GlassFlow just open-sourced a stream processing engine that handles 500,000 events per second moving data from Kafka to ClickHouse. The tool sits between your event stream and your database, acting as a middleware layer similar to OpenRouter, letting you transform, filter, and deduplicate data before it hits storage. That's a gap a lot of data teams fill with custom code or workarounds inside ClickHouse itself.
GlassFlow handles both stateless transformations (removing nulls, replacing timestamps) and stateful operations like deduplication and temporal joins over configurable time windows. Processing data upstream means you can avoid resource-heavy ClickHouse patterns like ReplacingMergeTree and FINAL queries. It also gives you exactly-once delivery guarantees and handles late-arriving events, which are the details that break production pipelines.

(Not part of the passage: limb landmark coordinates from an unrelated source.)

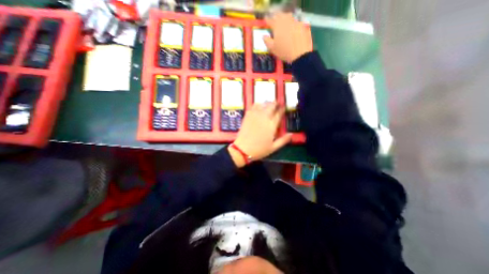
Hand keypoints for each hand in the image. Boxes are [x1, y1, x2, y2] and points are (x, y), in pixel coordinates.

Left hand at [229, 101, 290, 167]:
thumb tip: (291, 134)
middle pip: (271, 106)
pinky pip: (253, 106)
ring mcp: (255, 116)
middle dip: (275, 103)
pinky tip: (259, 107)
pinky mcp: (248, 116)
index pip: (279, 114)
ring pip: (263, 104)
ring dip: (267, 103)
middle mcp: (264, 118)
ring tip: (269, 105)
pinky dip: (258, 105)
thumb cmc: (259, 149)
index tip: (284, 107)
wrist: (242, 149)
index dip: (282, 109)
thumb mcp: (273, 147)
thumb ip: (283, 140)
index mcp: (271, 125)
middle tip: (277, 104)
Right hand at [263, 11, 312, 62]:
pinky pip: (295, 21)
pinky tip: (291, 29)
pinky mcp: (301, 25)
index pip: (270, 20)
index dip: (267, 21)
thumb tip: (264, 36)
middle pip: (279, 16)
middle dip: (276, 18)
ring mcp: (294, 22)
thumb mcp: (272, 49)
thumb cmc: (284, 52)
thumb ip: (267, 41)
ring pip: (288, 16)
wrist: (300, 54)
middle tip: (274, 23)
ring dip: (284, 19)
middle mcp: (285, 21)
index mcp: (277, 25)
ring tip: (282, 24)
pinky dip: (291, 23)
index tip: (266, 23)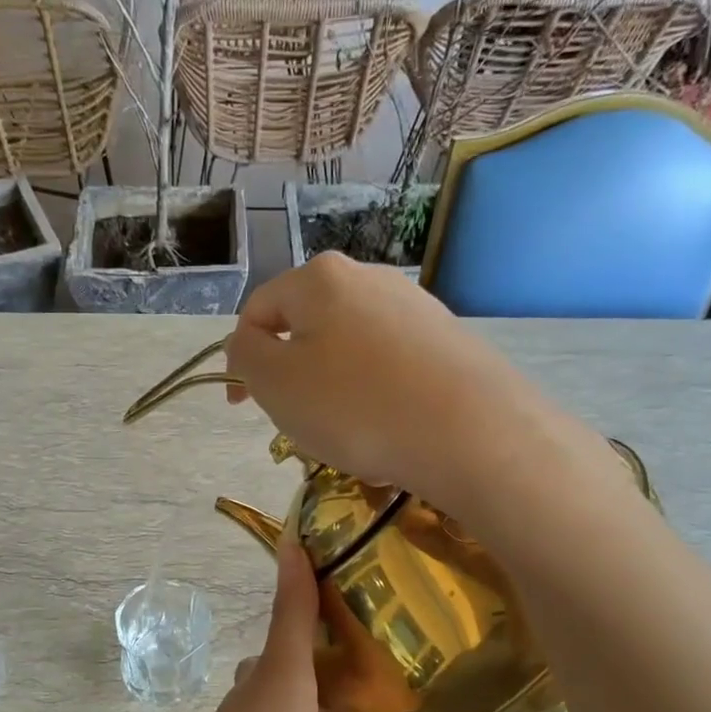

The existing alternatives tell you something about the problem. Flink is powerful but complex to operate. Kafka Streams locks you into Java. Materialize takes a different approach entirely. GlassFlow bets on Kubernetes-native deployment with a Python SDK, which is a reasonable trade-off if your team already lives in that ecosystem.
Apache 2.0 licensed, with a live demo at demo.glassflow.dev. The architecture scales horizontally via Helm on major cloud providers, and there's a Web UI for building pipelines visually. But the dead-letter queue is the quiet feature worth paying attention to. It catches malformed events before they poison your ClickHouse tables, which is the kind of thing you don't appreciate until 3am when the pager goes off.